Formatting names with Magic Fill - Cloud

Talend Cloud Data Preparation User Guide

author
Talend Documentation Team
EnrichVersion
Cloud
EnrichProdName
Talend Cloud
task
Data Quality and Preparation > Cleansing data
EnrichPlatform
Talend Data Preparation

You can use the magic fill function to automatically format names, based on a pattern defined by examples.

Let's take the example of a dataset with a column containing the full names or your customers.

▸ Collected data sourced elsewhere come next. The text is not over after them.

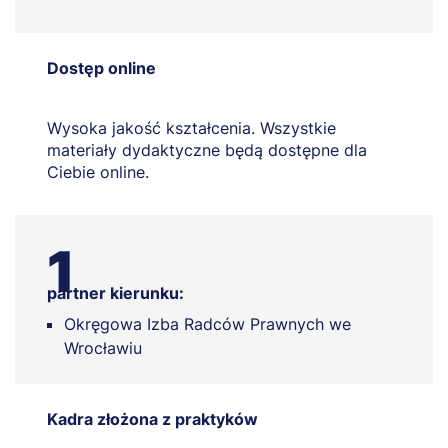
Dostęp online
Wysoka jakość kształcenia. Wszystkie
materiały dydaktyczne będą dostępne dla
Ciebie online.
1
partner kierunku:
Okręgowa Izba Radców Prawnych we
Wrocławiu
Kadra złożona z praktyków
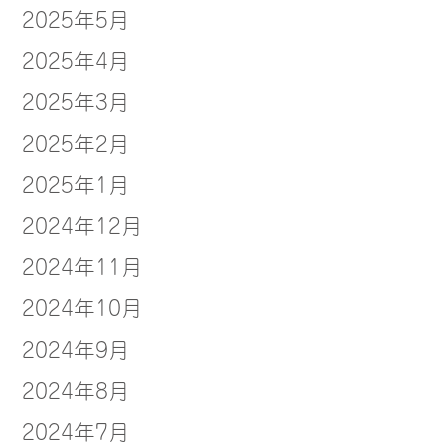
2025年5月
2025年4月
2025年3月
2025年2月
2025年1月
2024年12月
2024年11月
2024年10月
2024年9月
2024年8月
2024年7月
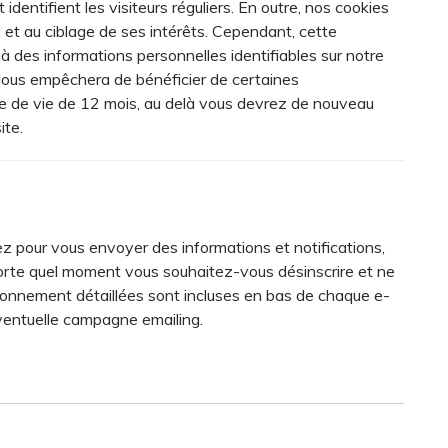
 identifient les visiteurs réguliers. En outre, nos cookies
vi et au ciblage de ses intérêts. Cependant, cette
 à des informations personnelles identifiables sur notre
 vous empêchera de bénéficier de certaines
ée de vie de 12 mois, au delà vous devrez de nouveau
ite.
ez pour vous envoyer des informations et notifications,
mporte quel moment vous souhaitez-vous désinscrire et ne
abonnement détaillées sont incluses en bas de chaque e-
éventuelle campagne emailing.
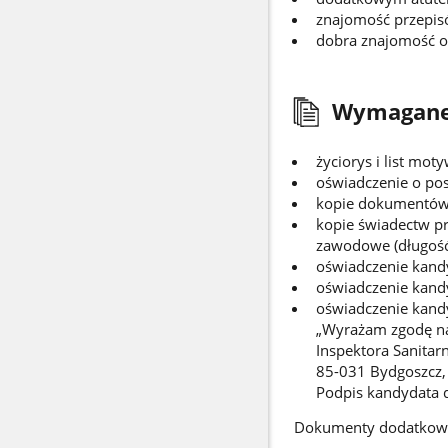
znajomość przepis
dobra znajomość ob
Wymagane
życiorys i list mot
oświadczenie o pos
kopie dokumentów 
kopie świadectw p
zawodowe (długość 
oświadczenie kandy
oświadczenie kand
oświadczenie kandy
„Wyrażam zgodę na
Inspektora Sanitar
85-031 Bydgoszcz,
Podpis kandydata 
Dokumenty dodatkow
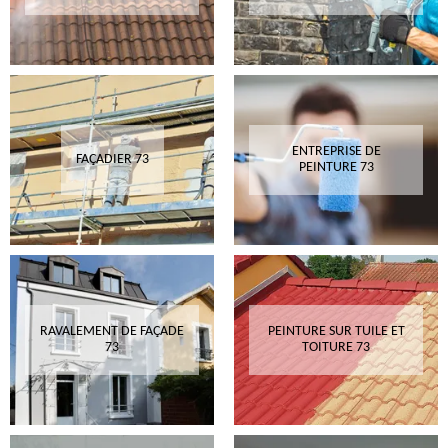
ENTREPRISE DE
FAÇADIER 73
PEINTURE 73
RAVALEMENT DE FAÇADE
PEINTURE SUR TUILE ET
73
TOITURE 73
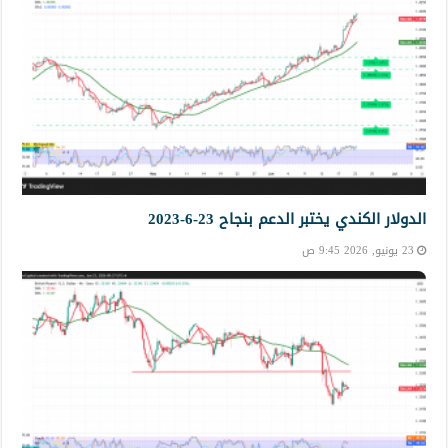
الدولار الكندي يختبر الدعم بنجاح 23-6-2023
23 يونيو, 2026 9:45 ص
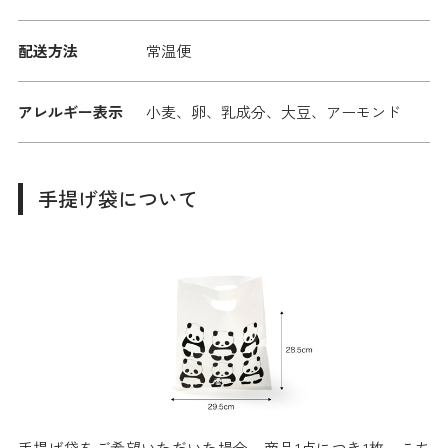
配送方法
常温便
アレルギー表示
小麦、卵、乳成分、大豆、アーモンド
手提げ袋について
手提げ袋をご希望いただいた場合、商品1点につき1枚、こち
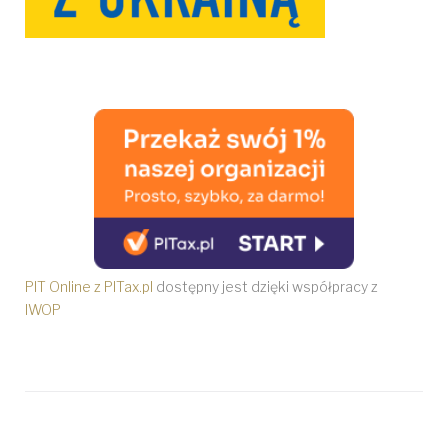
PIT Online z PITax.pl
dostępny jest dzięki współpracy z
IWOP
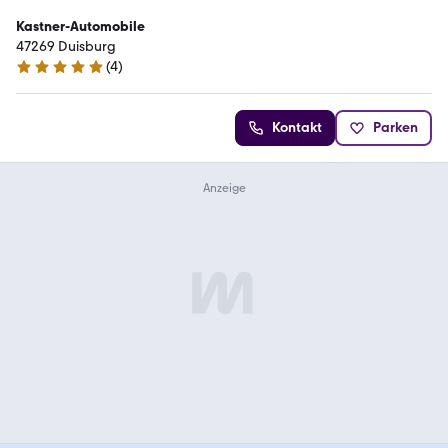
Kastner-Automobile
47269 Duisburg
(
4
)
5 Sterne
Kontakt
Parken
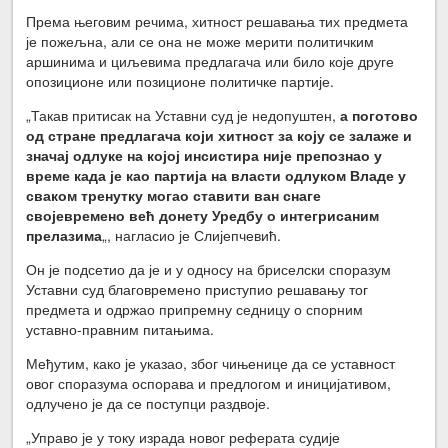
Према његовим речима, хитност решавања тих предмета
је пожељна, али се она не може мерити политичким
аршинима и циљевима предлагача или било које друге
опозиционе или позиционе политичке партије.
„Такав притисак на Уставни суд је недопуштен,
а поготово
од стране предлагача који хитност за коју се залаже и
значај одлуке на којој инсистира није препознао у
време када је као партија на власти одлуком Владе у
сваком тренутку могао ставити ван снаге
својевремено већ донету Уредбу о интегрисаним
прелазима
„, нагласио је Слијепчевић.
Он је подсетио да је и у односу на бриселски споразум
Уставни суд благовремено приступио решавању тог
предмета и одржао припремну седницу о спорним
уставно-правним питањима.
Међутим, како је указао, због чињенице да се уставност
овог споразума оспорава и предлогом и иницијативом,
одлучено је да се поступци раздвоје.
„Управо је у току израда новог реферата судије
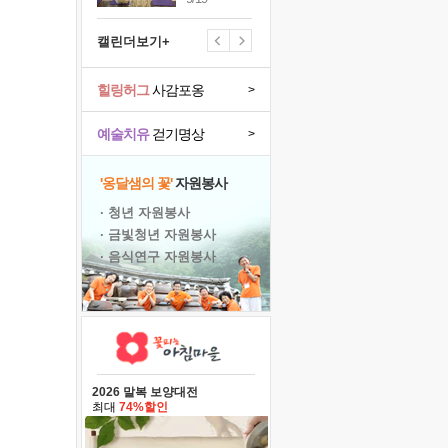
캘린더보기+
힐링허그
사감포옹
>
예술치유
걷기명상
>
'옹달샘의 꽃'
자원봉사
· 청년 자원봉사
· 금빛청년 자원봉사
· 음식연구 자원봉사
2026 말복 보양대전
최대
74%할인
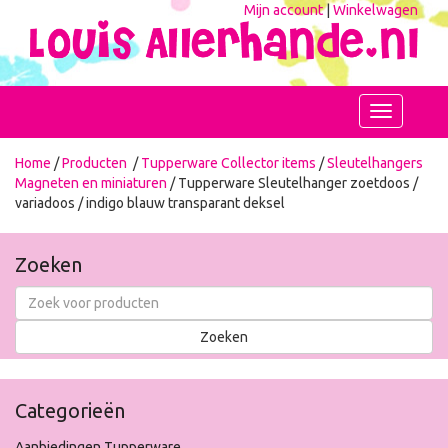
Mijn account
|
Winkelwagen
Toggle
navigation
Home
/
Producten
/
Tupperware Collector items
/
Sleutelhangers
Magneten en miniaturen
/ Tupperware Sleutelhanger zoetdoos /
variadoos / indigo blauw transparant deksel
Zoeken
Categorieën
Aanbiedingen Tupperware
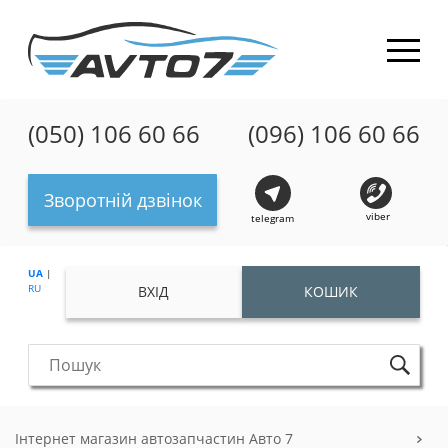
(050) 106 60 66
(096) 106 60 66
Зворотній дзвінок
viber
telegram
UA
|
RU
ВХІД
КОШИК
Інтернет магазин автозапчастин Авто 7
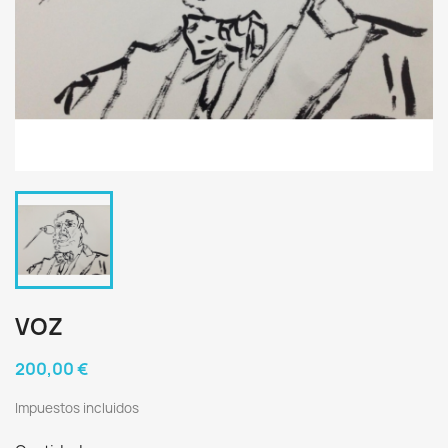
VOZ
200,00 €
Impuestos incluidos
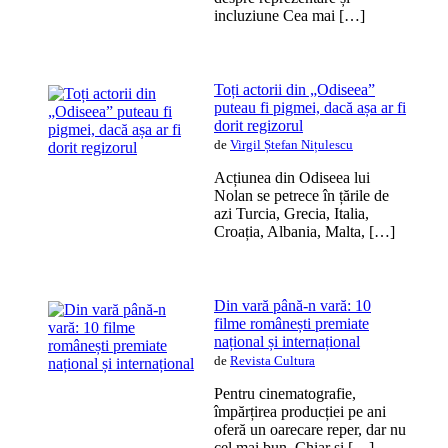
incluziune Cea mai […]
Toți actorii din „Odiseea”
puteau fi pigmei, dacă așa ar fi
dorit regizorul
de
Virgil Ștefan Nițulescu
Acțiunea din Odiseea lui
Nolan se petrece în țările de
azi Turcia, Grecia, Italia,
Croația, Albania, Malta, […]
Din vară până-n vară: 10
filme românești premiate
național și internațional
de
Revista Cultura
Pentru cinematografie,
împărțirea producției pe ani
oferă un oarecare reper, dar nu
cel mai bun. Chiar și […]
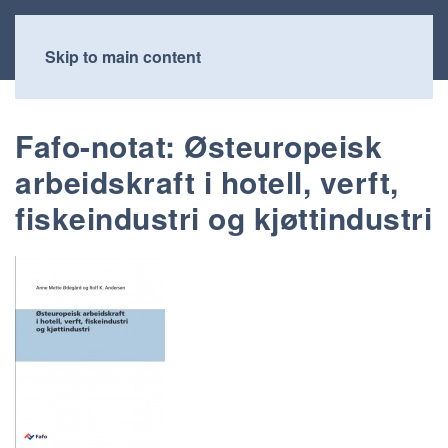
Skip to main content
Fafo-notat: Østeuropeisk
arbeidskraft i hotell, verft,
fiskeindustri og kjøttindustri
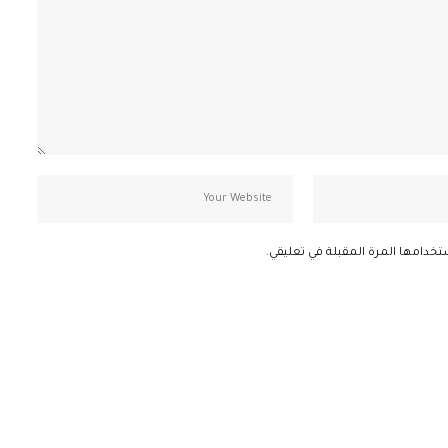
تخدامها المرة المقبلة في تعليقي.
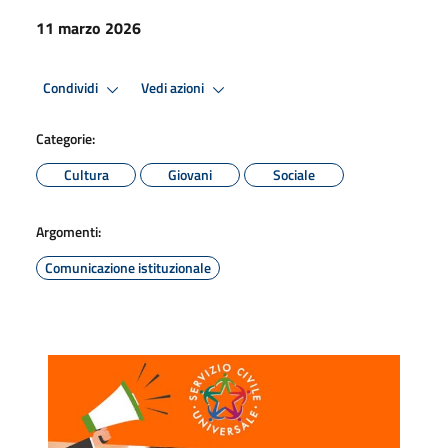
11 marzo 2026
Condividi
Vedi azioni
Categorie:
Cultura
Giovani
Sociale
Argomenti:
Comunicazione istituzionale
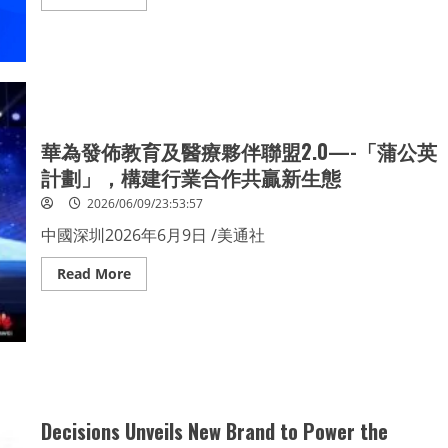
more
about
Taking
Sports
to
the
Next
Level:
BingX
Launches
華為發佈教育及醫療夥伴聯盟2.0—-「蒲公英
a
$10M
計劃」，構建行業合作共贏新生態
Campaign
for
The
2026/06/09/23:53:57
World
Cup
中國深圳2026年6月9日 /美通社
Read
Read More
more
about
華
為
發
佈
教
育
及
醫
Decisions Unveils New Brand to Power the
療
夥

You would like to format those names, and only keep the first letter of the first name, followed by a dot, and then the last name. For example, George Abitbol would become G. Abitbol. The easiest way for you to accomplish that would be to use the Magic Fill function to set some examples of how you would like the transformation to work, and apply it to the rest of the column.

Procedure

  1. Click the header of the fullname column in order to select its content.
  2. In the functions panel, type Magic fill and click the result to display the options of the associated function.
  3. Clear the Create new column check box.
    This way, the values will be fixed directly in the existing column.
  4. In the Input 1 field, enter one of the value from the fullname column that you would like to transform, Dimitri Tudor for example.
  5. In the Output 1 field, enter the same value, but with the correct format this time: D. Tudor.
    For the function to work, you need to enter at least two complete examples of the transformation you want to apply. You can then add up to three other examples. Examples can either be taken from your dataset, or made up. The more examples you input, the more accurately the pattern will be identified by the function.
  6. Enter more before and after examples, in the remaining fields.
    • Mina Luze as Input 2 and M. Luze as Output 2
    • Henry Bank as Input 3 and H. Bank as Output 3
    • Ben Schneider as Input 4 and B. Schneider as Output 4
    • Jonathan Oliver as Input 5 and J. Oliver as Output 5
  7. Click Submit.

Results

From the few examples set at the beginning, the function has been able to understand the pattern, and automatically create the corresponding transformation. The names in your dataset have now been replaced with their equivalent in the expected format.